A woman lay sprawled on the church steps, sobbing hysterically. Her eyes, wide with absolute terror, were transfixed on an object a few meters from her.
The moon peeked a little more brightly through the clouds for a moment and I saw the cause of the woman’s turmoil:
It was a statue of a young woman with coiled hair wearing a flowing robe. It had two wings. An angel. The statue stood hunched, burying its head in its hands as though crying.
Perplexed, I once again turned to Mr. Butterman. His eyes were fixed on the angel just as intently as the woman’s.
“What is happening?” I asked once again, whispering this time as I felt the suffocating tension of the gathering.
Mr. Butterman just shook his head, wiped his eyes and continued to stare at the bizarre scene.
I could not conceive the reason for such fright. It was a statue. Yes, the placement was odd; it was right in the middle of the street. Other than that I saw no cause for alarm, let alone a village-wide panic.
The moon once again hid behind the clouds, shrouding the world in complete darkness, and what I saw next destroyed my notions of logic and reasoning.
The moon flashed and I saw that the statue had moved.
I stared at the angel uncomprehendingly, my mind ceasing to function. I could not believe it. The statue had moved. It was not in the place it had been. It was now closer to the woman.
My exhausted mind is playing tricks on me. It’s the damn mist, I thought to myself. This is not real. Not possible.
The moon blinked, just for a second or so. The statue moved again, but now its hands were not on its face; one arm was outstretched towards the woman. Its stone face was smiling.
The statue is moving.
I rubbed my eyes unbelievingly, not entirely convinced of the reality of what I was witnessing. But the angel stood in its new posture and position, unconcerned with my mental turmoil.
Clouds passed in front of the moon. The world went black for a moment. The statue moved yet again; now its stone face was like that of a demon: fanged mouth gaping, hands curled into claws, like that of a bloodthirsty predator; mere inches away from the poor squealing woman.

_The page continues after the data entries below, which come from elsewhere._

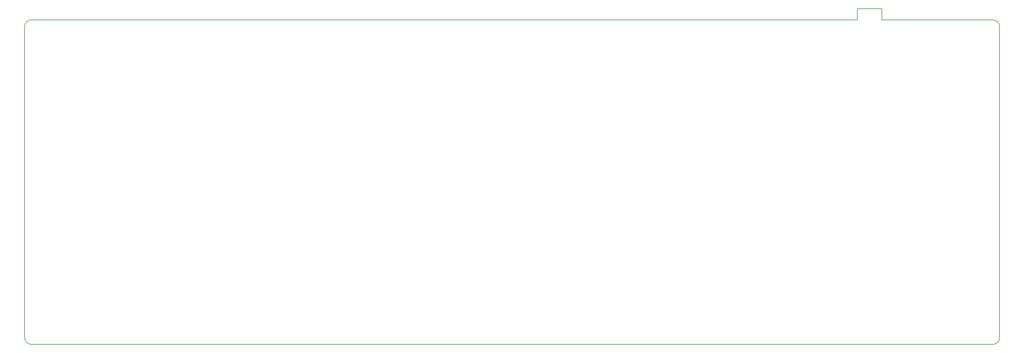
<source format=gbr>
G04 #@! TF.FileFunction,Profile,NP*
%FSLAX46Y46*%
G04 Gerber Fmt 4.6, Leading zero omitted, Abs format (unit mm)*
G04 Created by KiCad (PCBNEW 4.0.6-e0-6349~53~ubuntu16.04.1) date Wed Mar 15 20:11:50 2017*
%MOMM*%
%LPD*%
G01*
G04 APERTURE LIST*
%ADD10C,0.150000*%
G04 APERTURE END LIST*
D10*
X319128125Y-91406250D02*
X320318750Y-91406250D01*
X319128125Y-88132031D02*
X319128125Y-91406250D01*
X311984375Y-88132031D02*
X319128125Y-88132031D01*
X311984375Y-91406250D02*
X311984375Y-88132031D01*
X310496094Y-91406250D02*
X311984375Y-91406250D01*
X110173438Y-91406250D02*
X102136719Y-91406250D01*
X310496094Y-91406250D02*
X110173438Y-91406250D01*
X351870313Y-91406250D02*
X320318750Y-91406250D01*
X351751251Y-186656251D02*
X69930313Y-186656251D01*
X69930313Y-186656251D02*
X69811251Y-186656251D01*
X102196251Y-91406251D02*
X69811251Y-91406251D01*
X67906250Y-184751250D02*
X67906250Y-93311250D01*
X353656250Y-93311250D02*
X353656250Y-184751250D01*
X351751250Y-186656250D02*
G75*
G03X353656250Y-184751250I0J1905000D01*
G01*
X67906250Y-184751250D02*
G75*
G03X69811250Y-186656250I1905000J0D01*
G01*
X353656250Y-93311250D02*
G75*
G03X351751250Y-91406250I-1905000J0D01*
G01*
X69811250Y-91406250D02*
G75*
G03X67906250Y-93311250I0J-1905000D01*
G01*
M02*

</source>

My body had broken out into a cold sweat. My heart fluttered as if it would escape from my chest. Blood pounded in my aching head, vomit was bubbling in my throat. I simply could not accept what I was seeing and yet I could not tear my eyes away.
The sky darkened. There was a final screech, which halted suddenly. The silence was deafening.
The woman had vanished. Only the angel remained, neck bent forwards, hands cupping face, as if it were weeping.
Another wink of the moon, and the angel disappeared, as if it had simply melted into the mist.